====== DATA SHOWN ======
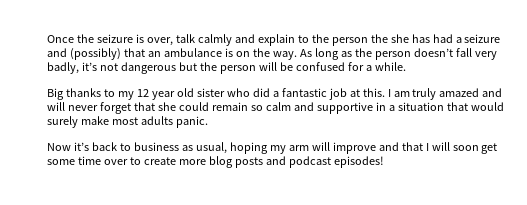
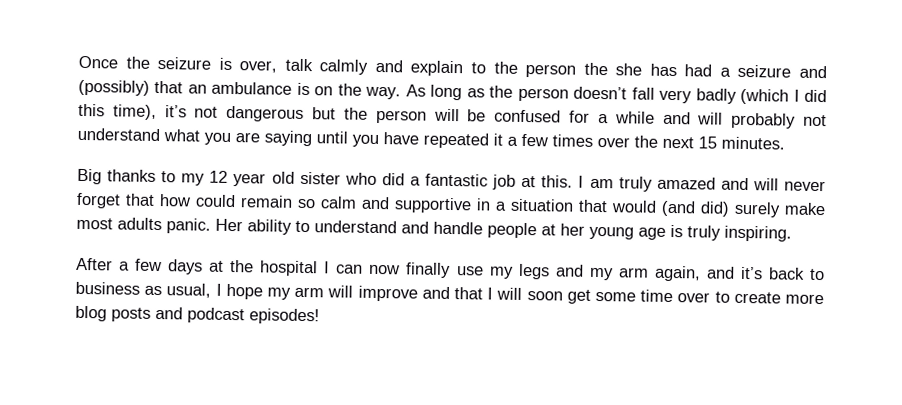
[47,62,79,74] badly, -> [695,88,828,105] [78,103,157,120] badly (which I did this time),
[374,62,406,71] while. -> [614,111,828,129] [77,127,785,150] while and will probably not understand what you are saying until you have repeated it a few times over the next 15 minutes.
[157,102,176,111] she -> [159,194,191,207] how
(504, 106) none -> [661,200,730,217] (and did)
[47,143,71,151] // Now -> [215,218,792,242] [76,257,735,282] Her ability to understand and handle people at her young age is truly inspiring. // After a few days at the hospital I can now finally use my legs and my arm again, and
[229,142,268,154] hoping -> [215,283,263,300] I hope

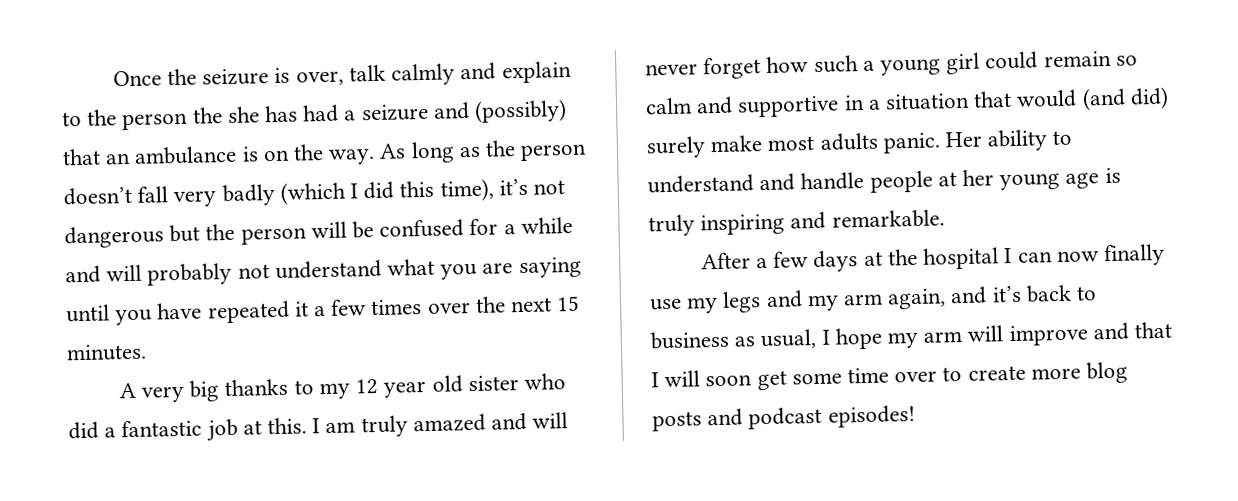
[77,168,102,185] Big -> [118,380,220,403] A very big
[125,193,191,207] that how -> [766,52,981,76] how such a young girl
[724,225,792,242] inspiring. -> [700,209,945,236] inspiring and remarkable.

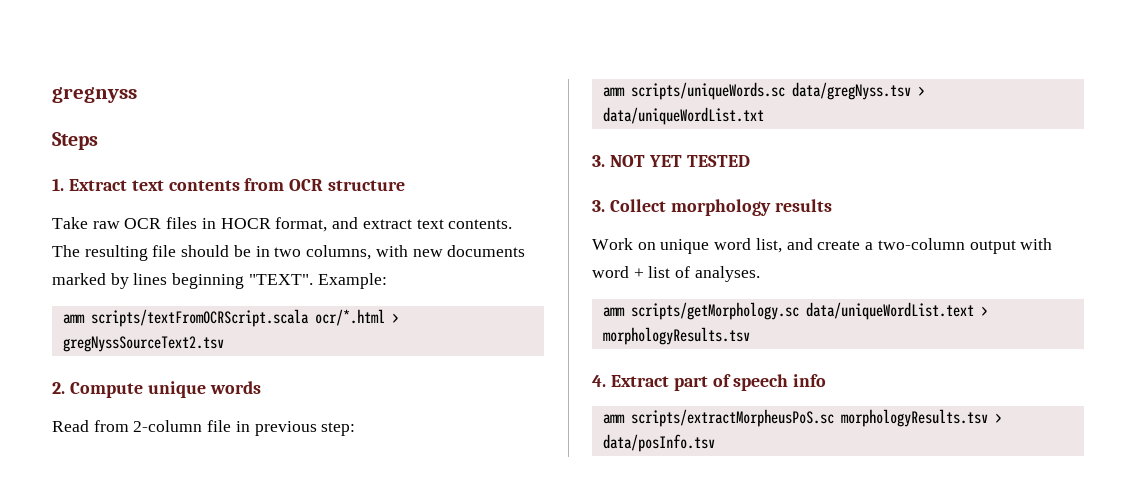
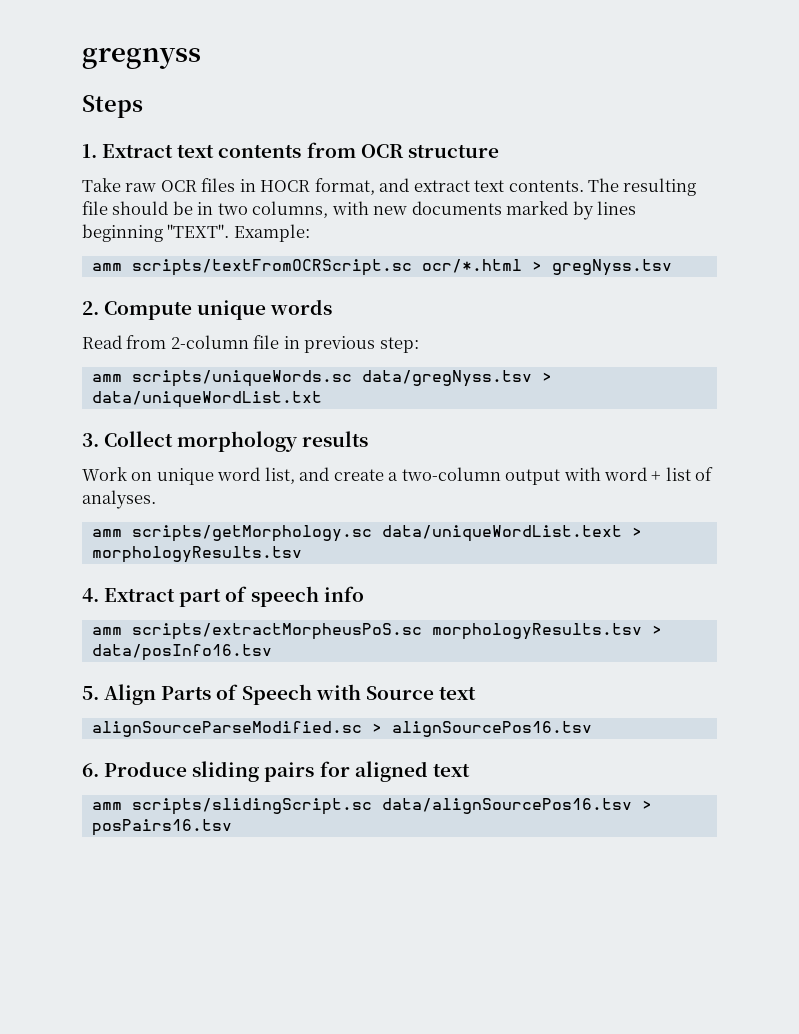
[90,309,309,327] scripts/textFromOCRScript.scala -> [131,259,412,276] scripts/textFromOCRScript.sc
[62,336,224,352] gregNyssSourceText2.tsv -> [551,259,672,276] gregNyss.tsv
[592,155,750,167] // 3. NOT YET TESTED -> (322, 399) none
[602,434,715,452] data/posInfo.tsv -> [91,644,272,661] [82,684,476,705] [91,721,592,737] [82,761,470,782] [91,798,652,815] [91,819,232,836] data/posInfo16.tsv // 5. Align Parts of Speech with Source text // alignSourceParseModified.sc > alignSourcePos16.tsv // 6. Produce sliding pairs for aligned text // amm scripts/slidingScript.sc data/alignSourcePos16.tsv > posPairs16.tsv

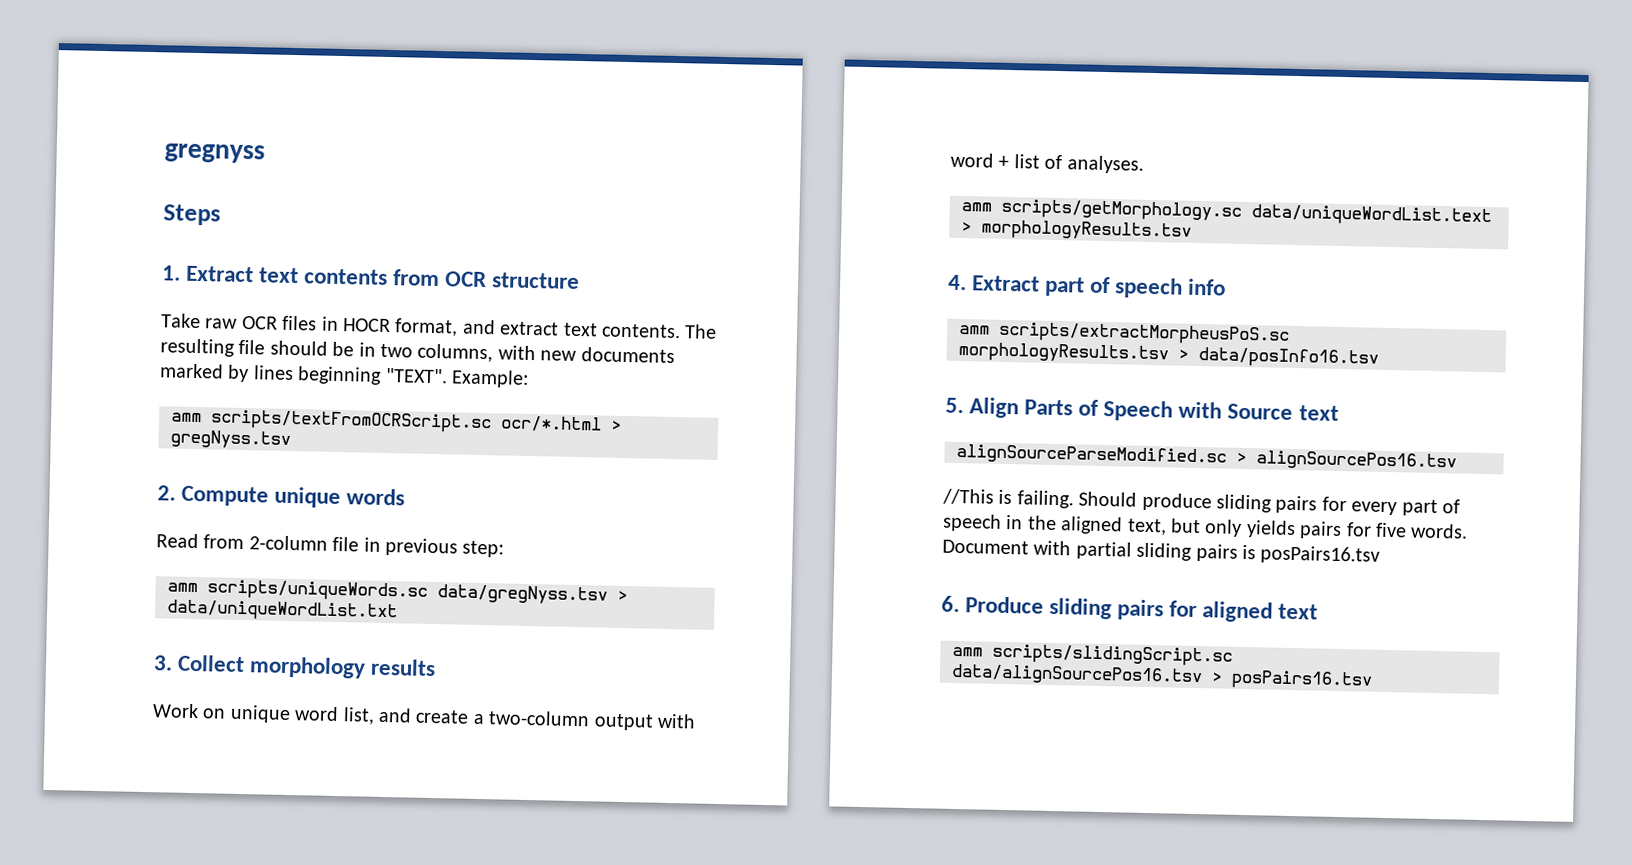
(592, 729) none -> [942,488,1460,517] [942,513,1469,540] [942,539,1381,565] // //This is failing. Should produce sliding pairs for every part of speech in the aligned text, but only yields pairs for five words. Document with partial sliding pairs is posPairs16.tsv

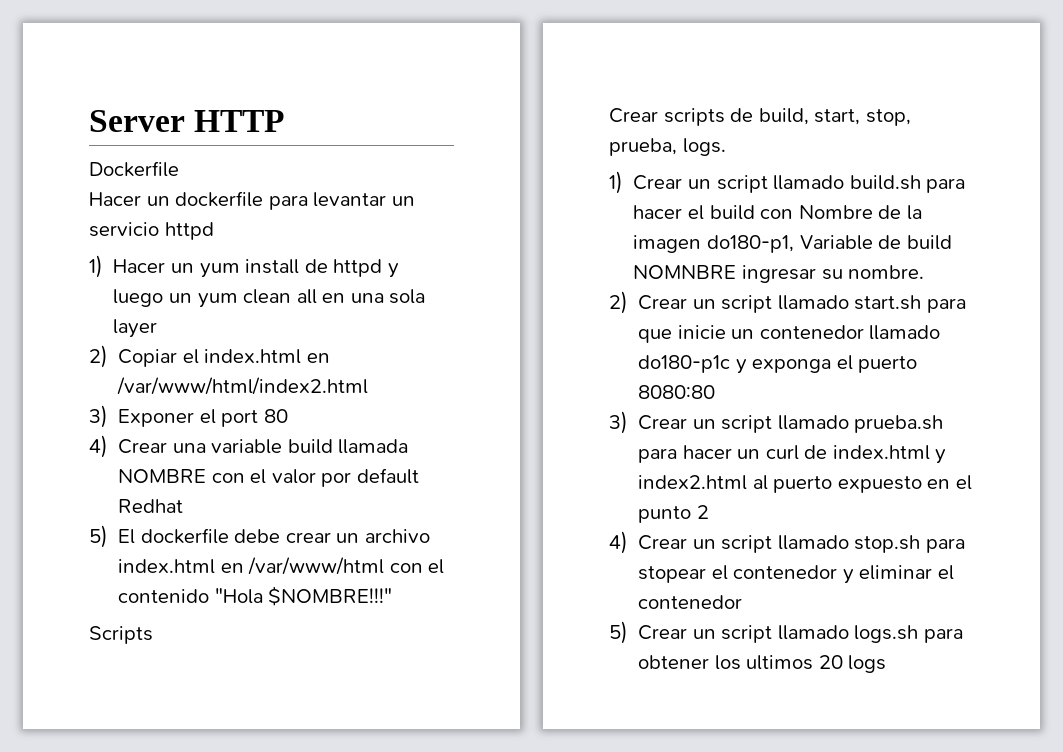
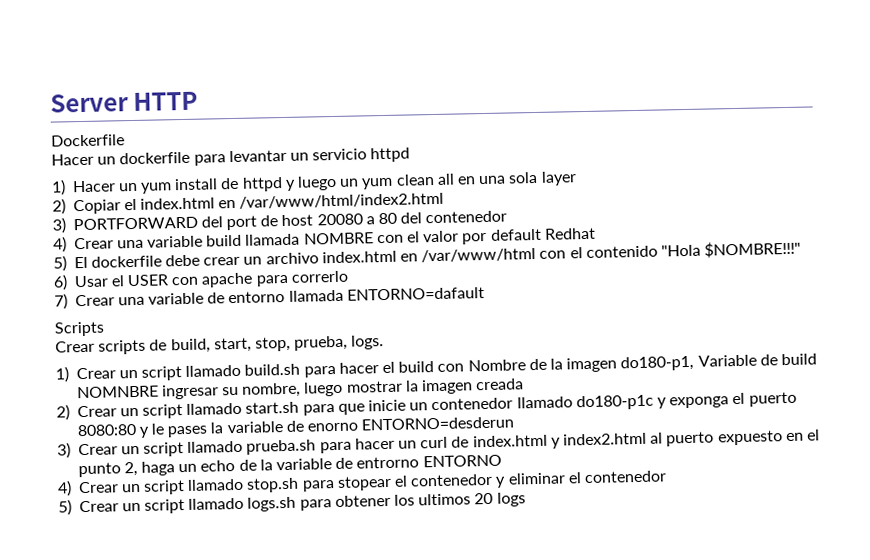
[118,409,259,427] Exponer el port -> [72,213,375,231] PORTFORWARD del port de host 20080 a
(288, 416) none -> [400,210,508,224] del contenedor
(393, 596) none -> [53,270,349,291] [54,287,485,310] // 6) Usar el USER con apache para correrlo // 7) Crear una variable de entorno llamada ENTORNO=dafault
[848,265,925,279] nombre. -> [242,378,525,398] nombre, luego mostrar la imagen creada
(716, 392) none -> [138,416,515,438] y le pases la variable de enorno ENTORNO=desderun
[696,505,709,519] 2 -> [123,454,502,477] 2, haga un echo de la variable de entrorno ENTORNO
======
> _TASK OBJECTIVE_: Among the records above, find each line holding the string "young" and pull it out.

> _SOLUTION TO THIS TASK_:
[47,143,71,151] // Now -> [215,218,792,242] [76,257,735,282] Her ability to understand and handle people at her young age is truly inspiring. // After a few days at the hospital I can now finally use my legs and my arm again, and
[125,193,191,207] that how -> [766,52,981,76] how such a young girl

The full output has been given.